• **Passage**
Why Won’t the Media Review the Campus Rape Book?

Campus Rape Frenzy, the new book by KC Johnson and Stuart Taylor. Jr. deals with the gross unfairness and lack of due process for males accused of sexual assault on campus. It has been reviewed by The Wall St. Journal, National Review, The Daily Caller, American Conservative, Real Clear Politics and Campus Reform. Notice any trend in that list? Yes, they are all conservative outlets.

So far we haven’t noticed any mainstream or liberal outlet reviewing the book, though it’s possible that we or Google have missed one or two. MTC didn’t expect The New York Times to review it since The Times rarely reviews conservative books. In this case, the book demonstrates that in one case after another The Times produced slovenly, misleading and inaccurate reporting on the subject as it did in the Duke lacrosse fake rape case. But all, or almost all, other outlets boycotted the book too? Under pressure from campus feminists and liberal orthodoxy, our press corps, like our universities are signing on to massive dishonesty.

Here is an anonymous online commenter making a similar point:

“I’m trying this on for size for why I avoided the book. The book is simply too depressing and discouraging. We have gotten to the point that, under powerful pressure from the Federal government and others, most of our universities, supposedly the bedrock of our intellectual life and important repositories of our knowledge of the past, have created systems that are massively unfair and inconsistent with our historic principles of justice.

The average person dares not question this massive apparatus without the high risk of personal or professional woe and possibly destruction. The underlying source of this is the power of the state, which has taken a well-intentioned statute and turned it into a weapon of political and cultural destruction. This has happened in plain sight. Our politics, our media, our educational leaders and so far our courts have proved to be timorous and so far ineffective counterweights to this power. I already know this. It’s discouraging to drag myself through it again.”


  • John Leo

    John Leo is the editor of Minding the Campus, dedicated to chronicling imbalances within higher education and restoring intellectual pluralism to our American universities. His popular column, "On Society," ran in U.S.News & World Report for 17 years.

10 thoughts on “Why Won’t the Media Review the Campus Rape Book?

  1. “MTC didn’t expect The New York Times to review it since The Times rarely reviews conservative books.”

    It’s not a conservative book.

  2. But why should it be reviewed?

    For a True Believer there is no possible purpose which is served by reviewing such a work. They already know that the “Due Process” nonsense exists only as a tool of the Patriarchy, an artifact of the Neo- Colonialist, Hegemonic, Misogynistic Power which assaults Womyn by the very fact of its deeply embedded, systemic, and unavoidably perverse oppression.

    For a True Believer, sex is rape.

• **Instructions to follow**
Copy the article passage starting at "John Leo is" and ending at "sex is rape.", substituting "zealot" for "True Believer". The data after this point comes from a separate source.

• **Supplied information**
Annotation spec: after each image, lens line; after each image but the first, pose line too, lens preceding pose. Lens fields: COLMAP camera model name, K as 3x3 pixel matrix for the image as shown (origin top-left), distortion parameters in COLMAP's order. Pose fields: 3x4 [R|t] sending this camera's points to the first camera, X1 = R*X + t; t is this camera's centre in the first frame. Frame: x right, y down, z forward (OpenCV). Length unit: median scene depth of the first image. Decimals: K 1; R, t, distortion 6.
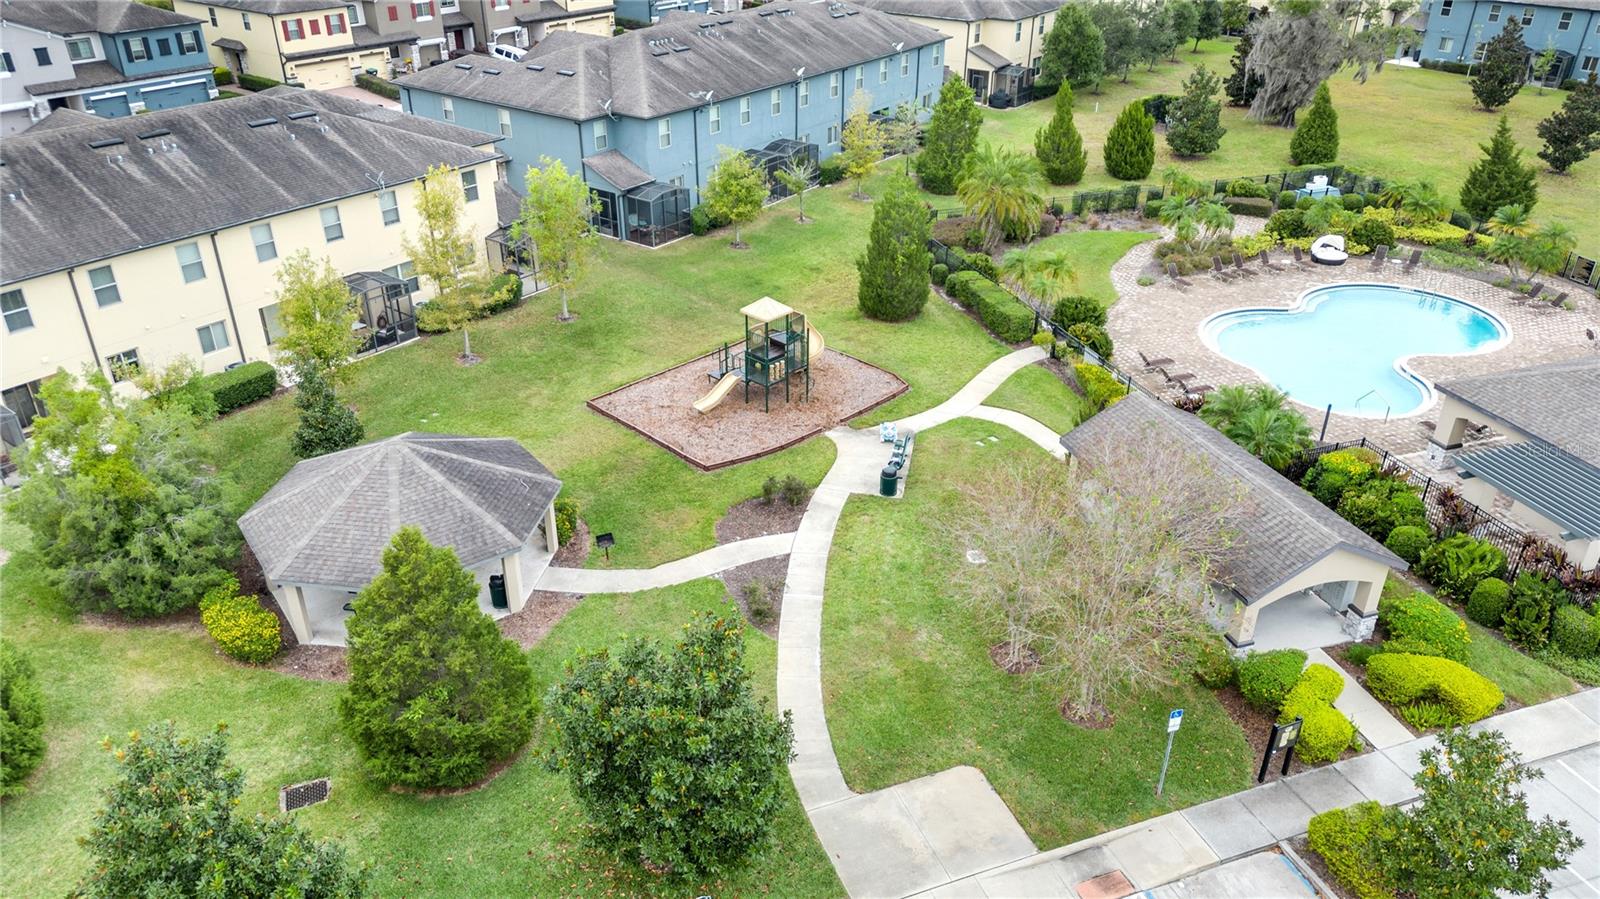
lens RADIAL K [[1100.3, 0, 795.2], [0, 1100.3, 456.1], [0, 0, 1]] dist [0.059001, -0.079119]
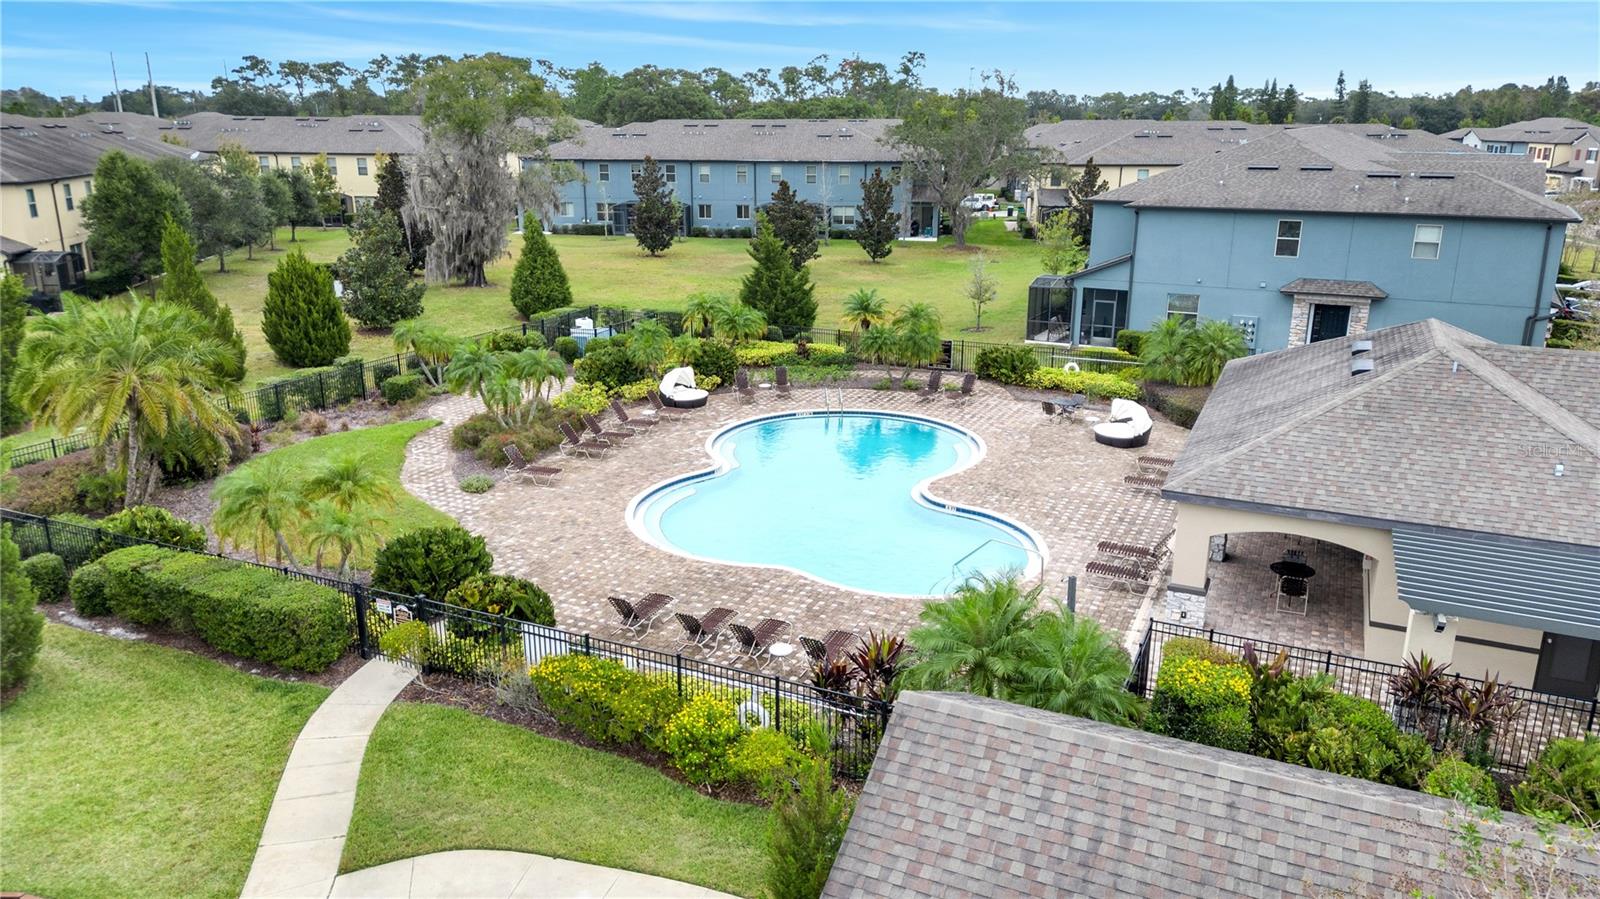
lens RADIAL K [[1124.4, 0, 799.9], [0, 1124.4, 429.3], [0, 0, 1]] dist [0.001350, 0.000306]
pose [[0.679721, -0.189993, 0.708436, 0.031996], [0.359668, 0.928110, -0.096184, -0.068762], [-0.639232, 0.320180, 0.699190, 0.473247]]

• **Answer to the problem**
John Leo is the editor of Minding the Campus, dedicated to chronicling imbalances within higher education and restoring intellectual pluralism to our American universities. His popular column, "On Society," ran in U.S.News & World Report for 17 years.

10 thoughts on “Why Won’t the Media Review the Campus Rape Book?

  1. “MTC didn’t expect The New York Times to review it since The Times rarely reviews conservative books.”

    It’s not a conservative book.

  2. But why should it be reviewed?

    For a zealot there is no possible purpose which is served by reviewing such a work. They already know that the “Due Process” nonsense exists only as a tool of the Patriarchy, an artifact of the Neo- Colonialist, Hegemonic, Misogynistic Power which assaults Womyn by the very fact of its deeply embedded, systemic, and unavoidably perverse oppression.

    For a zealot, sex is rape.